Vorbild für angehende Lehrer:innen
Ein Gespräch über die Bedingungen, die es Agnes von Zahn-Harnack ermöglichten zu studieren, leitete bei den Teilnehmenden nicht nur Reflexionen zur Konstitution von Abhängigkeiten sowie Bewegungs- und Handlungsräumen für Frauen(-rechtlerInnen) in der ersten Hälfte des 20. Jahrhunderts ein, sondern vermittelte auch ein Verständnis dafür, wie schwer das Erbe eines berühmten Namens wiegen kann. Zu ihrem Vater Adolf von Harnack hatte sie bis zu dessen Tod 1930 ein sehr enges Verhältnis. Nach seinem Ableben schrieb sie eine Biografie über ihn, die 1936 veröffentlicht wurde. Letztlich war es sein Einfluss, der ihr das Studium ermöglichte. Ob sich Zahn-Harnack ihres Privilegs bewusst war, musste in den Gesprächen der Studierenden unbeantwortet bleiben. Deutlich wurde aber, dass Niemand auf seine soziale Herkunft reduziert werden darf.

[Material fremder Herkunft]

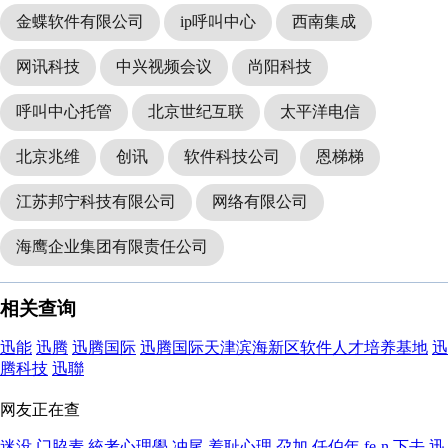
金蝶软件有限公司
ip呼叫中心
西南集成
网讯科技
中兴视频会议
尚阳科技
呼叫中心托管
北京世纪互联
太平洋电信
北京兆维
创讯
软件科技公司
恩梯梯
江苏邦宁科技有限公司
网络有限公司
海鹰企业集团有限责任公司
相关查询
迅能
迅腾
迅腾国际
迅腾国际天津滨海新区软件人才培养基地
迅
腾科技
迅聯
网友正在查
迷没
门脇麦
統考心理學
冲尾
羞耻心理
尕加
任伯年
fe-n
下去
迅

das schwere Erbe eines berühmten Namens
‚Klasse‘ hat bis heute einen großen Einfluss auf den Bildungsweg vieler Studierender, insbesondere den jener, die sich zu den Erstakademiker*innen zählen und weder vom finanziellen, symbolischen, noch epistemischen Kapital ihres Elternhauses profitieren können – Interdependenzen eingeschlossen: Wer „Agnes von Zahn-Harnack“ sagt, schließt nicht selten mit „Tochter des bedeutenden Theologen Adolf von Harnack“ an. Auch wenn sie nicht auf ihr berühmtes Elternhaus reduziert wird, steht sie in der heutigen Wahrnehmung im Schatten ihres Vaters – eine Tatsache, die ihr nicht gerecht wird. Denn es war Agnes von Zahn-Harnack, die ihre Chance ergriff, studierte, promovierte, ihre Bildung und ihr Wissen individuell nutzte, um sich für eine liberale und geschlechtergerechte Gesellschaft einzusetzen und Widerstand gegen das NS-Regime zu leisten.
Vorkämpferin für institutionelle Gleichberechtigung der Geschlechter
Dabei steht sie singulär in ihrer Bedeutung nicht nur für die Theologie und Religionspädagogik, sondern für die Forderungen nach ideeller wie auch institutioneller Gleichberechtigung der Geschlechter. Zeitgenössische theologische Ansätze, die sich der Geschlechtergerechtigkeit und der sozialen Gerechtigkeit verschreiben, stehen auch in der Tradition ihrer Arbeit, die letztlich vom Einsatz für die unhintergehbare Würde des Menschen zeugt.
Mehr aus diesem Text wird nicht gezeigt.